I hope it wasn't my lambs on the BBC's 'Week In, Week Out' tonight. Reason I ask is that I send my fat lambs to Dunbia in Llanybydder for slaughter - and Dunbia was starring on the programme. Well not exactly 'starring'. The BBC had put a 'mole' with a secret camera in the abattoir, and revealed what seemed some serious failings by the Meat Inspection Service. I've no idea whether this sort of failing happens sufficiently often for us to be concerned. But it made good and quite sensational television. The line that inspired this post was made by a meat inspector talking to the 'mole' when a smear of what he indelicately described as s**t was spotted on a carcass. "Its a fast line". And it must be a fast line, because one million lambs are slaughtered at the abattoir in a year.

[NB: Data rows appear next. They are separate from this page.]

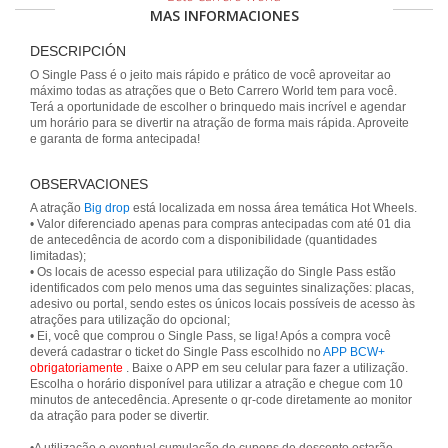
MAS INFORMACIONES
DESCRIPCIÓN
O Single Pass é o jeito mais rápido e prático de você aproveitar ao
máximo todas as atrações que o Beto Carrero World tem para você.
Terá a oportunidade de escolher o brinquedo mais incrível e agendar
um horário para se divertir na atração de forma mais rápida. Aproveite
e garanta de forma antecipada!
OBSERVACIONES
A atração
Big drop
está localizada em nossa área temática Hot Wheels.
• Valor diferenciado apenas para compras antecipadas com até 01 dia
de antecedência de acordo com a disponibilidade (quantidades
limitadas);
• Os locais de acesso especial para utilização do Single Pass estão
identificados com pelo menos uma das seguintes sinalizações: placas,
adesivo ou portal, sendo estes os únicos locais possíveis de acesso às
atrações para utilização do opcional;
• Ei, você que comprou o Single Pass, se liga! Após a compra você
deverá cadastrar o ticket do Single Pass escolhido no
APP BCW+
obrigatoriamente
. Baixe o APP em seu celular para fazer a utilização.
Escolha o horário disponível para utilizar a atração e chegue com 10
minutos de antecedência. Apresente o qr-code diretamente ao monitor
da atração para poder se divertir.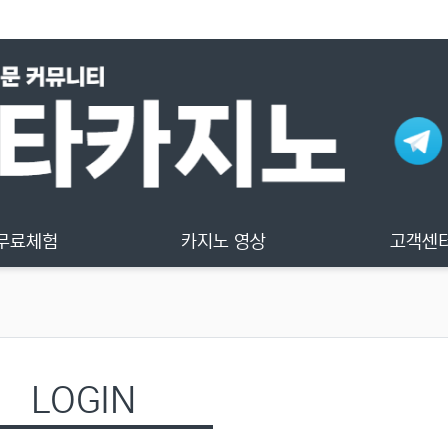
무료체험
카지노 영상
고객센
LOGIN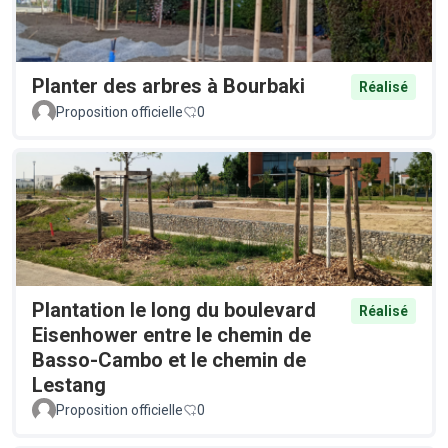
Planter des arbres à Bourbaki
Réalisé
Proposition officielle
0
Plantation le long du boulevard
Réalisé
Eisenhower entre le chemin de
Basso-Cambo et le chemin de
Lestang
Proposition officielle
0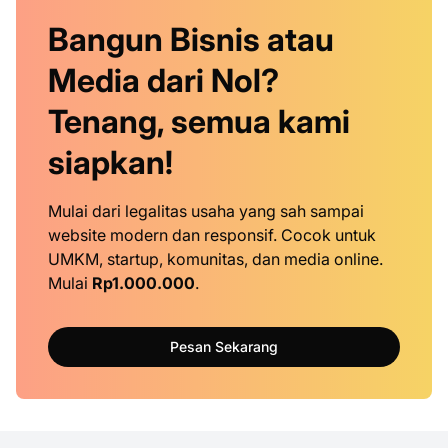
Bangun Bisnis atau
Media dari Nol?
Tenang, semua kami
siapkan!
Mulai dari legalitas usaha yang sah sampai
website modern dan responsif. Cocok untuk
UMKM, startup, komunitas, dan media online.
Mulai
Rp1.000.000
.
Pesan Sekarang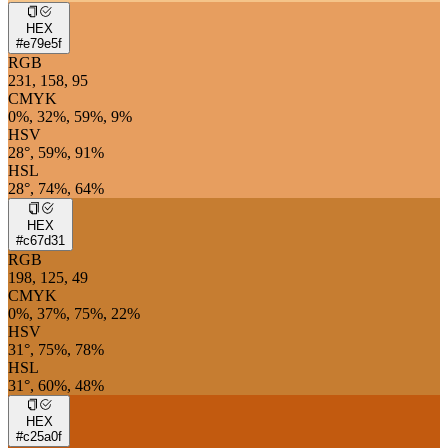
HEX
#e79e5f
RGB
231, 158, 95
CMYK
0%, 32%, 59%, 9%
HSV
28°, 59%, 91%
HSL
28°, 74%, 64%
HEX
#c67d31
RGB
198, 125, 49
CMYK
0%, 37%, 75%, 22%
HSV
31°, 75%, 78%
HSL
31°, 60%, 48%
HEX
#c25a0f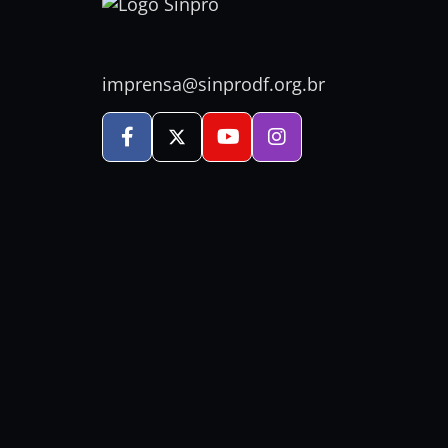
imprensa@sinprodf.org.br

Coincidentally, I visited a comparatively 'slow line' this afternoon. It was the abattoir owned and run by William Lloyd-Williams, Quality Butcher, of Machynlleth. Will is a star. The spirit of Machynlleth runs through his veins. This abattoir's throughput is about 6 cattle and 100 lambs per week. All the animals are bought from local farmers. Will has recently built a magnificent refrigeration building as an extension to the abattoir, the realisation of a life long dream that he is rightly and hugely proud of. On Saturday, I'm making myself available to the people of Machynlleth, and when I wanted to advertise the location, I wanted somewhere that everyone would know of - so I said 'outside Will's Butcher's shop'. What a tragedy it is that so many of our small abattoirs have been closed down by bureaucracy over recent years. Only the most determined individuals have survived.
1 comment:
This "s**t spotted on a carcass" - did this 'carcass' speak to Wales and the "s**t" thereon Plaid Cymru?